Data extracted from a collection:
□ □ □ □ □

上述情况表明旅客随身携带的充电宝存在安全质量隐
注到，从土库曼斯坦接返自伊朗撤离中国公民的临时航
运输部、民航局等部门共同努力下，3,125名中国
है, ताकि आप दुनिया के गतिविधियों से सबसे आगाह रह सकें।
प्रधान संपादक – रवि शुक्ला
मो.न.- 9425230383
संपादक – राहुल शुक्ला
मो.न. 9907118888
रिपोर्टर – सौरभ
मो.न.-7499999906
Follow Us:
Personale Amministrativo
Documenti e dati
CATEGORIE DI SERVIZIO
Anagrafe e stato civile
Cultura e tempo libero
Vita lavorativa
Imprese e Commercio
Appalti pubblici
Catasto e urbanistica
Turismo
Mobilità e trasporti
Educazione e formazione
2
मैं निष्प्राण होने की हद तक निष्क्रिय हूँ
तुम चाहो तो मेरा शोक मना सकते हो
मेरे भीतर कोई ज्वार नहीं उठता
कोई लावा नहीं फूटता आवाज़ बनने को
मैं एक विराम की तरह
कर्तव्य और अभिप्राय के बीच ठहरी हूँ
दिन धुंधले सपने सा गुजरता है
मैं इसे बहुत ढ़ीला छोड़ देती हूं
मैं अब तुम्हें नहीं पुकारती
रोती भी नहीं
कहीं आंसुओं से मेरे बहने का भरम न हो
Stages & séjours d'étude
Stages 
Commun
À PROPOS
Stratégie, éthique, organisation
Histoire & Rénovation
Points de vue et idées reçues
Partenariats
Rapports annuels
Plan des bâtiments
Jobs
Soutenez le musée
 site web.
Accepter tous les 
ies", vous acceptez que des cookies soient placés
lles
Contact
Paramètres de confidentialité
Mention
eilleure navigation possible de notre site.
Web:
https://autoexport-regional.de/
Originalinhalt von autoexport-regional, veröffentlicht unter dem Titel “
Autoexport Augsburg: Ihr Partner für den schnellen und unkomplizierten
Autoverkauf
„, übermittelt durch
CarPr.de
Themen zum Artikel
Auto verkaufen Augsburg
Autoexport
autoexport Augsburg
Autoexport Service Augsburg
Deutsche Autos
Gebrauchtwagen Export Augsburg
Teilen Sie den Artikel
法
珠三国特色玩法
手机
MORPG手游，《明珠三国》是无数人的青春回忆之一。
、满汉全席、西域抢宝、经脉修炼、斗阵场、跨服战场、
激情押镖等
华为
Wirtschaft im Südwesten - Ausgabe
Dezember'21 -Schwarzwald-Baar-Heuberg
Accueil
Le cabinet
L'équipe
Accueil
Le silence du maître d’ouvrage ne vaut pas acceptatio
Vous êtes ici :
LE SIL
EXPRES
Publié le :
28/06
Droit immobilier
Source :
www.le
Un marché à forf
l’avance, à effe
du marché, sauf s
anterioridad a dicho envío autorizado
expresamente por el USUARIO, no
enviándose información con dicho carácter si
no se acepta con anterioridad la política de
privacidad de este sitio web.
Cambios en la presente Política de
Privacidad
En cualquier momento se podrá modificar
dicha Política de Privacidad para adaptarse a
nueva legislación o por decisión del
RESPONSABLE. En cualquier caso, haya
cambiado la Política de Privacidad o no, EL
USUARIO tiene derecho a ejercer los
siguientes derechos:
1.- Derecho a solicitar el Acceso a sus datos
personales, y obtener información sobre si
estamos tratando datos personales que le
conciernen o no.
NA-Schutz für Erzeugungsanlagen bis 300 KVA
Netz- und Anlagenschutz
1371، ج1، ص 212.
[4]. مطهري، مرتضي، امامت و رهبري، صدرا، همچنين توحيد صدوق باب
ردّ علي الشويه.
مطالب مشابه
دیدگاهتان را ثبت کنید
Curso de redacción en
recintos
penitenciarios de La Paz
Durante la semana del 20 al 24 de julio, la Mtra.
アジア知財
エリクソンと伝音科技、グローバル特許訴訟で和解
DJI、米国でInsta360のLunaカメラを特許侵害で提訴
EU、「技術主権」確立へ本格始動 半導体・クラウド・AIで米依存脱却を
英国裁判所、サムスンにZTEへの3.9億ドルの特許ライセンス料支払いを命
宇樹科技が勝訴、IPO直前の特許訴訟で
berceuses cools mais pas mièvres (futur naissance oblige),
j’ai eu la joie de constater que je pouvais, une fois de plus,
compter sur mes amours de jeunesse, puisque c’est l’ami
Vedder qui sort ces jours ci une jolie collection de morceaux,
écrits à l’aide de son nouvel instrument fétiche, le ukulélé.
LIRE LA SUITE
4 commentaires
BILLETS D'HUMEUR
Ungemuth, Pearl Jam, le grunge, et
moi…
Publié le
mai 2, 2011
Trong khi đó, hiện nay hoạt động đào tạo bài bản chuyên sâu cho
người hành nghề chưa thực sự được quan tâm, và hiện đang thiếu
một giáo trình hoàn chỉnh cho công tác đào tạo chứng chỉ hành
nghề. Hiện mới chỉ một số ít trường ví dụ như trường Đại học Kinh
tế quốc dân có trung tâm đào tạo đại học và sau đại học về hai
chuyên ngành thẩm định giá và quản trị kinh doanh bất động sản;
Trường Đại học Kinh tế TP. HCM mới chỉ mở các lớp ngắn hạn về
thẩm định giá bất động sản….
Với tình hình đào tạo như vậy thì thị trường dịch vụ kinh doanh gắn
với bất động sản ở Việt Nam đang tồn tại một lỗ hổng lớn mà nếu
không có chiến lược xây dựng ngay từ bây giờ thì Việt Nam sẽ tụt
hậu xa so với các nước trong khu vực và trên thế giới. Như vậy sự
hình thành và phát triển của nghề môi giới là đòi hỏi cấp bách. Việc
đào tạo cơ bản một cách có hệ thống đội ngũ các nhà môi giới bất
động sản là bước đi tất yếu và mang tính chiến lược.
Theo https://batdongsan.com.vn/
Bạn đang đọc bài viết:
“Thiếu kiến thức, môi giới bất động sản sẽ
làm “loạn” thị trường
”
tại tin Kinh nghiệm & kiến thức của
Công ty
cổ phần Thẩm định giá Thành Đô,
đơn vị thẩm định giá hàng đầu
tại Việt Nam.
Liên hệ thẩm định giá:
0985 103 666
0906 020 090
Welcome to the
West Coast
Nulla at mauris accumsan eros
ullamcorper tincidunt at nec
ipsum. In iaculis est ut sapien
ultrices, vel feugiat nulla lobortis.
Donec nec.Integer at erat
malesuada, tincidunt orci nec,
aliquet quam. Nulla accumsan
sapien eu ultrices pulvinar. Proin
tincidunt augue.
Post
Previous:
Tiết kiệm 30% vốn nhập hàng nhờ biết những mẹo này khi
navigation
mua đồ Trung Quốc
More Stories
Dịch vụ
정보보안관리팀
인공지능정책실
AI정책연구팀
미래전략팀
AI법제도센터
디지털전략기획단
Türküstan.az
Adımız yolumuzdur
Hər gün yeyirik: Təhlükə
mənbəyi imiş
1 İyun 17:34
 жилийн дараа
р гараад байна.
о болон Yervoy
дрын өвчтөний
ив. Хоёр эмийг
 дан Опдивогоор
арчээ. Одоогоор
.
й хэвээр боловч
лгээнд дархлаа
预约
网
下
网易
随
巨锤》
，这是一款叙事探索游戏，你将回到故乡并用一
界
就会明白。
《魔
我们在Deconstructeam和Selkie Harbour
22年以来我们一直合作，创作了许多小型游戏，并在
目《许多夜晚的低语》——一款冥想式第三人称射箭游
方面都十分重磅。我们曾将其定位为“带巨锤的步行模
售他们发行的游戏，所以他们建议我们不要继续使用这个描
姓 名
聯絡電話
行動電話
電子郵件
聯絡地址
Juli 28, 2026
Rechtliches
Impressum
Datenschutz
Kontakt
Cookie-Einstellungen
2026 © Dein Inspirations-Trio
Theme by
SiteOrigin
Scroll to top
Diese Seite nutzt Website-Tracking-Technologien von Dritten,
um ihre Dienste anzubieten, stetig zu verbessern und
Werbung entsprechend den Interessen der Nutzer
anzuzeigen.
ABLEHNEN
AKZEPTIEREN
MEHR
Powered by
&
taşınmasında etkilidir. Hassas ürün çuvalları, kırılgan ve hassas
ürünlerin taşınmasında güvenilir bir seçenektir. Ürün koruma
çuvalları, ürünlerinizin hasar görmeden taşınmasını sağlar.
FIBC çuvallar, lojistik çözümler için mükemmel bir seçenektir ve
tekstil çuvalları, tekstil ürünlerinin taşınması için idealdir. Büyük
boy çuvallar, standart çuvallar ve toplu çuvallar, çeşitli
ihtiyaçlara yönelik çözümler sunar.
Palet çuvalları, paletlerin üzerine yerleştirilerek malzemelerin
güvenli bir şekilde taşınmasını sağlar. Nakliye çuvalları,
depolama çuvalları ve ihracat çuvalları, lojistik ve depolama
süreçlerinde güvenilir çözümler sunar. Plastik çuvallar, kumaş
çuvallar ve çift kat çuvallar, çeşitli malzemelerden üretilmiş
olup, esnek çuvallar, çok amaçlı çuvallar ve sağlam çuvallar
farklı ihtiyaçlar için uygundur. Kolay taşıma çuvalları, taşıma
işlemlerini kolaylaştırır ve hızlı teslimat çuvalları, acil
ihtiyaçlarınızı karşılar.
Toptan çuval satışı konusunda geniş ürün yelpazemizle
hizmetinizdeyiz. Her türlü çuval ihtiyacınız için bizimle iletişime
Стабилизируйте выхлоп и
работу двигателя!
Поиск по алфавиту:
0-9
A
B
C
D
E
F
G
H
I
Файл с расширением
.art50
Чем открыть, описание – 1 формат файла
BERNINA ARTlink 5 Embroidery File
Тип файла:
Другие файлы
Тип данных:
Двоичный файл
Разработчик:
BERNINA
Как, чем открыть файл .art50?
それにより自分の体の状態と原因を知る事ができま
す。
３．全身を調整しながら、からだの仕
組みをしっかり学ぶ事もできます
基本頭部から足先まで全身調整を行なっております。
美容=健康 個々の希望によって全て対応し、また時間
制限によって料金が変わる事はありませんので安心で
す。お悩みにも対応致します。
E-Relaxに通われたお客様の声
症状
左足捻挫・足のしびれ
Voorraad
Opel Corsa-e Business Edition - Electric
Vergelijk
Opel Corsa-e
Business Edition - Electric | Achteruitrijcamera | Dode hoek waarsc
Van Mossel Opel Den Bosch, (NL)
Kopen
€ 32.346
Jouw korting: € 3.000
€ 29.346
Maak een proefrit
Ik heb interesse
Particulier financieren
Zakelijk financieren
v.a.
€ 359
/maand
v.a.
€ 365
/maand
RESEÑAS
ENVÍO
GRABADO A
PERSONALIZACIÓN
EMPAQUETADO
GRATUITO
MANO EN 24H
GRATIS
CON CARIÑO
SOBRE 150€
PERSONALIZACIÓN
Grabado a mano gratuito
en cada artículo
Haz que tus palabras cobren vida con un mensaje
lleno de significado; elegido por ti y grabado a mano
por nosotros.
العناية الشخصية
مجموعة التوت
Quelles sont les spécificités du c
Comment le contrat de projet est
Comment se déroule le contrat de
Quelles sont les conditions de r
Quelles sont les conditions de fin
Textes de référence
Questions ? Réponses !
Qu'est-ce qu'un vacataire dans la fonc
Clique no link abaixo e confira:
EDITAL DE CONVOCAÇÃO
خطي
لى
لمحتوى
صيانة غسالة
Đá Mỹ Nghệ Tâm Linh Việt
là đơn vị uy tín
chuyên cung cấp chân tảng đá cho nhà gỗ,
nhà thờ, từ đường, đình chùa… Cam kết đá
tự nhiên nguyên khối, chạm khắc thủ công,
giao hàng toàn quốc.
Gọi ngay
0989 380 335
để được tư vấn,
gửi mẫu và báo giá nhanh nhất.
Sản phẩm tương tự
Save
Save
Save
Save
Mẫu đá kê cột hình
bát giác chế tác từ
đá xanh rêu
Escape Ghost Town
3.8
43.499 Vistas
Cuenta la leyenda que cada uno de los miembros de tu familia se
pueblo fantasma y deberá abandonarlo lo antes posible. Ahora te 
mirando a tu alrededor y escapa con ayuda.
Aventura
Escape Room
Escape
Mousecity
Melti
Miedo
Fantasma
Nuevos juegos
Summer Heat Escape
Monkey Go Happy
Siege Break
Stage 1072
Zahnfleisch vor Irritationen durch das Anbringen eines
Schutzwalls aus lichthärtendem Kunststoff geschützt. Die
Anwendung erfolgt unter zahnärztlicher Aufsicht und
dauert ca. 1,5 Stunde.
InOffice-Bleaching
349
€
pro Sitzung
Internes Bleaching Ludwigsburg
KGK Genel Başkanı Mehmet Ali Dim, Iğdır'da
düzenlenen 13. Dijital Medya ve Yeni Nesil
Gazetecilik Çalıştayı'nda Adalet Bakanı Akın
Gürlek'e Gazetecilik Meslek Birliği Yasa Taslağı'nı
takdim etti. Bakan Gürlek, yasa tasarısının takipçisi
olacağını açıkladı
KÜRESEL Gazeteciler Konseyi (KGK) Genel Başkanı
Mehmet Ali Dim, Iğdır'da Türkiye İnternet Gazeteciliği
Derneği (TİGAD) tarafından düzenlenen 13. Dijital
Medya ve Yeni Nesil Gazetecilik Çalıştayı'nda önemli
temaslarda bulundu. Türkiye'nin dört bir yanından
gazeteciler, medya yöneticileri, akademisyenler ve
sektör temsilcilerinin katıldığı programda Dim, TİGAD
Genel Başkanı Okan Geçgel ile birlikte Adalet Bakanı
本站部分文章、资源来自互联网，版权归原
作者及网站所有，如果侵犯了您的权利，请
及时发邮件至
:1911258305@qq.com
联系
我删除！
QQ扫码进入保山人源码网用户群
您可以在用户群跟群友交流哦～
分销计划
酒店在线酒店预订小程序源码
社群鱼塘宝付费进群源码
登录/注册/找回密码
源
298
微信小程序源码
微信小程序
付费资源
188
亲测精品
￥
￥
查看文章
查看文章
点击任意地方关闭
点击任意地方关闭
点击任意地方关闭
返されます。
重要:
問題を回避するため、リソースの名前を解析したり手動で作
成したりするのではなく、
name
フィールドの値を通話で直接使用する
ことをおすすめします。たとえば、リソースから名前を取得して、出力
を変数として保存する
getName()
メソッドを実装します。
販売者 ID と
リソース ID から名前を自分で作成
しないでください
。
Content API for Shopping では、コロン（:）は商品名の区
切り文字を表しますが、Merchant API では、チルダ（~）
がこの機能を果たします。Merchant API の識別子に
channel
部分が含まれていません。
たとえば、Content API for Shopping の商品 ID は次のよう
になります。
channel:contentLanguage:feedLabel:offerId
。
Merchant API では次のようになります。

□ □ □ □ □

What you should do:
Check each line above for the string "sont" and copy those that have it.

Response for this exercise:
Quelles sont les spécificités du c
Quelles sont les conditions de r
Quelles sont les conditions de fin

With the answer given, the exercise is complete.